Keypoint text descriptions
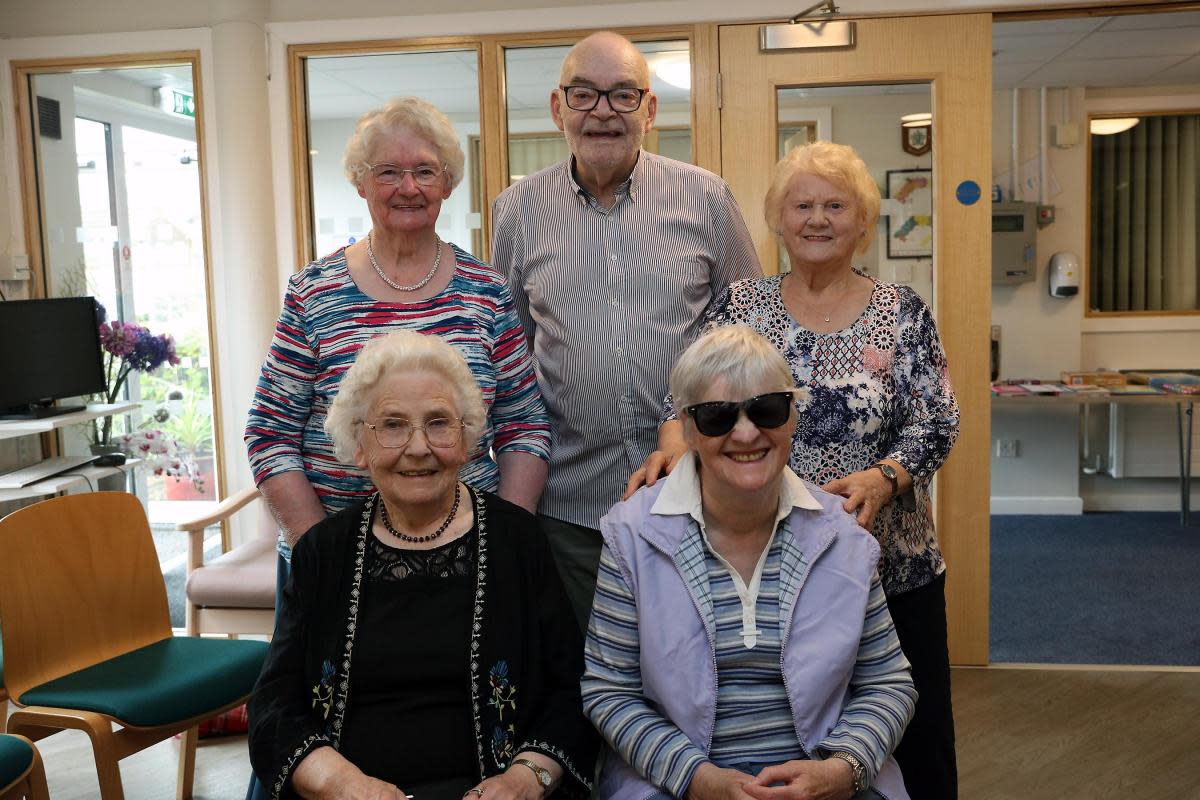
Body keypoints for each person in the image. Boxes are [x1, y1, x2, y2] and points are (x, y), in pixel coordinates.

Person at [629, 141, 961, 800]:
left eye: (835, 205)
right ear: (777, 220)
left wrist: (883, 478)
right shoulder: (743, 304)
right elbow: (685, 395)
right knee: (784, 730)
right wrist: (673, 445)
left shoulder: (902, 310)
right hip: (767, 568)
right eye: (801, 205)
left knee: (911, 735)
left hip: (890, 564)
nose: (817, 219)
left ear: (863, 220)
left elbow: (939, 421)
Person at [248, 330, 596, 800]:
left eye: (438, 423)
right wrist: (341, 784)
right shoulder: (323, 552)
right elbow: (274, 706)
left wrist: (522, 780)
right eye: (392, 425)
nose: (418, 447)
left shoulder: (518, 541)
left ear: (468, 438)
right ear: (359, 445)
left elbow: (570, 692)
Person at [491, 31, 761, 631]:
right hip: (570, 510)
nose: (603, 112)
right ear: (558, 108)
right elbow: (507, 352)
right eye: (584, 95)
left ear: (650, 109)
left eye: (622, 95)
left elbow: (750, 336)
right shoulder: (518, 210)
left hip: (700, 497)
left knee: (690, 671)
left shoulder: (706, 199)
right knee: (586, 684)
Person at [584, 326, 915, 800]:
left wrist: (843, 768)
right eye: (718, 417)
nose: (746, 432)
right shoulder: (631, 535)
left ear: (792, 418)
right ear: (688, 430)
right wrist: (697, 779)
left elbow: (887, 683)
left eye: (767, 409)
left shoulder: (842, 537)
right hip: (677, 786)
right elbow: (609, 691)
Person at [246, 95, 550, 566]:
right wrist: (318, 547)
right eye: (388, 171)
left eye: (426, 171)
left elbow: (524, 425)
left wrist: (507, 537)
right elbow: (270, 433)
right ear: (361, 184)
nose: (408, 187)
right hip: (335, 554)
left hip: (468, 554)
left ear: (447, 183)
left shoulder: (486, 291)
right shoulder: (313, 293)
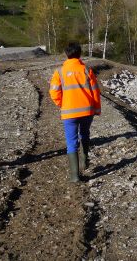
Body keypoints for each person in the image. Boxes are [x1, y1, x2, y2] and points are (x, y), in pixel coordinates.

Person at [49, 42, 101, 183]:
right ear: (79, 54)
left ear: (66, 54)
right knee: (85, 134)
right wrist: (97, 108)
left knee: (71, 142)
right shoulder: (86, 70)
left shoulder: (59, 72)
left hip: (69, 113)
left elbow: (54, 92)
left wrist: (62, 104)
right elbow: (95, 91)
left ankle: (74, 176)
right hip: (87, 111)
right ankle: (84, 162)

▸ **WHAT NEEDS TO BE DONE**
Transcribe exactly the lines that run from the first line of the records above through the line with "right wrist: (341, 784)", and include both of those lines; pictures stay out.

▸ **TASK SOLUTION**
Body keypoints for each person in the image. Boxes are [x1, y1, x2, y2] and points are (x, y), in pixel coordinates.

Person at [629, 141, 961, 800]:
left eye: (835, 205)
right ear: (777, 220)
left wrist: (883, 478)
right shoulder: (743, 304)
right elbow: (685, 395)
right knee: (784, 730)
right wrist: (673, 445)
left shoulder: (902, 310)
right hip: (767, 568)
right eye: (801, 205)
left knee: (911, 735)
left hip: (890, 564)
nose: (817, 219)
left ear: (863, 220)
left elbow: (939, 421)
Person at [248, 330, 596, 800]:
left eye: (438, 423)
right wrist: (341, 784)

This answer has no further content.